Safely aboard Joshua's ship Mzu explains how thirty years ago she and other Garrisan starships were on a mission to deploy the Alchemist when they were ambushed and left for dead by Omutan hired blackhawks (as portrayed in the first chapter of The Reality Dysfunction). They were left with two badly damaged ships, one with an active ZTT drive and the other without. With a difficult decision ahead, they decided to place 30 crewmembers in zero-tau and the Alchemist on the damaged Beezling, and send them to the nearest uninhabited star two and a half light-years away at sub-light speed (9% the speed of light due to the lack of a ZTT drive), what would be a 28-year journey. Mzu and others escaped via ZTT jump on the remaining ship with the intentions of rendezvousing with the Beezling upon its arrival in 28 years.

Mzu finally reveals the location coordinates of the uninhabited star that the Beezling is now orbiting and Joshua and his crew race to the star with the intentions of intercepting and destroying the Alchemist. Upon their arrival they discover the Alchemist and the Beezling with most of its crew intact. During the rescue Joshua's ship is ambushed by two Organization hellhawks that pursued them from Nyvan. Finding himself greatly outmaneuvered, Joshua pulls off a daring stunt by deploying the Alchemist into a nearby gas giant causing it to go nova, destroying the two Organization ships. Joshua meanwhile uses his ship's anti-matter drive to safely accelerate away from the nova at forty-two gees to a distance where they can make a proper ZTT jump.

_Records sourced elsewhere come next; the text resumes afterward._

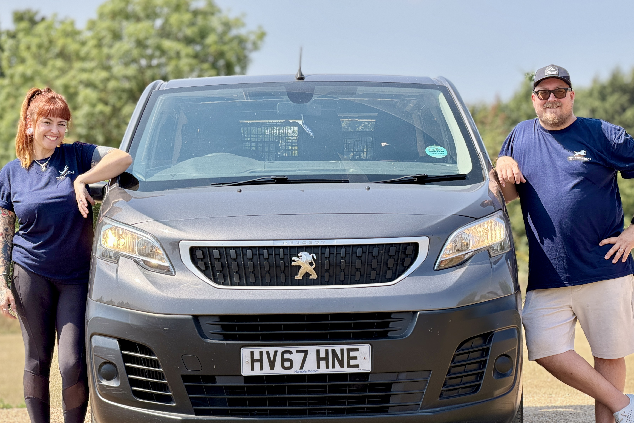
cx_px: 310
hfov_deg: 17.5
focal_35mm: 117
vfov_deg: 11.7
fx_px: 2060
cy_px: 207
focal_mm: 16.89
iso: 50
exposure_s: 1/527
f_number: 2.8
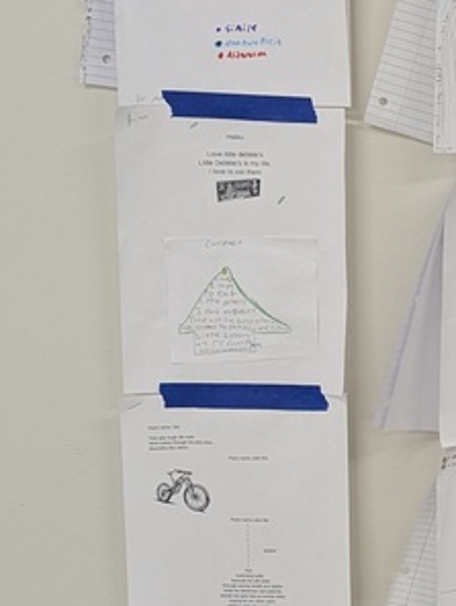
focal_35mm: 83
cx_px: 721
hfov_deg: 16.1
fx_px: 1454
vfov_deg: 23.4
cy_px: 207
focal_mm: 6.81
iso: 79
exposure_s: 1/60.2
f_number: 1.85
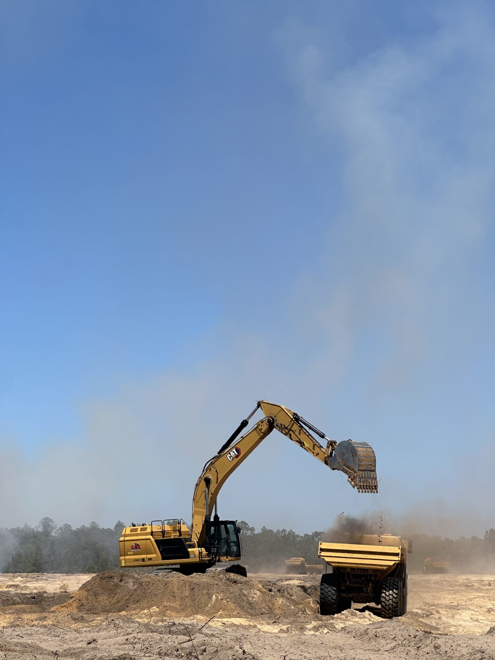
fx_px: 1468
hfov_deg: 19.1
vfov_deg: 25.3
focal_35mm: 77
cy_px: 330
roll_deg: -0.5
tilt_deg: +9.5
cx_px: 248
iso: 32
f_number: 2.8
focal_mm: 9
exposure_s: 1/1096
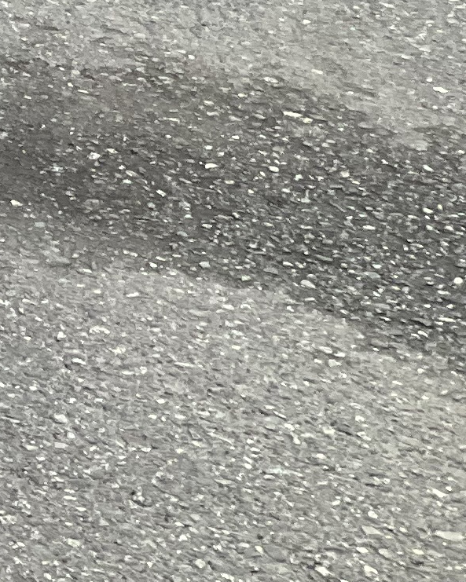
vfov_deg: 11.7
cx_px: -1054
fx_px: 2654
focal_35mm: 154
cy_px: -423
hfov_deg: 8.1
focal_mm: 3
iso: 25
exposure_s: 1/691
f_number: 1.8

With knowledge of the Confederation's Toi Hoi assault fleet grouping and refuelling at Tranquility, the Organisation fleet, aided by a large number of hellhawks, stages a massive assault on Tranquillity, surrounding the habitat and its few blackhawk mercenary and Confederation Navy defenders. They demand Tranquillity's immediate surrender. When Ione hesitates, they launch over 5,000 anti-matter weapons at the habitat.

Later, when Lady Macbeth arrives at Mirchusko, they find a vast radioactive dead zone where Tranquillity used to be. However, there is insufficient debris or disintegrated matter in orbit to suggest the station was destroyed. Its fate is unknown.

The story concludes in The Naked God.

== Notes ==
This novel features two appearances by actual historical figures among the possessed. Fletcher Christian, who led the mutiny on the Bounty, and 1930s American gangster Al Capone, both have prominent storylines. There is also a comedic interlude between two men both claiming to be Elvis Presley, although the implication is that both are merely Elvis impersonators.

Two lengthy subplots were cut from the novel. Taking place on Srinagar, the Hindu-ethnic planet in the same system as Valisk, this would have had an army of possessed conquering the planet with bitek constructs. The second plot would have involved Louise and Genevieve's ship crash-landing on Mars. Both plots were dropped for space reasons.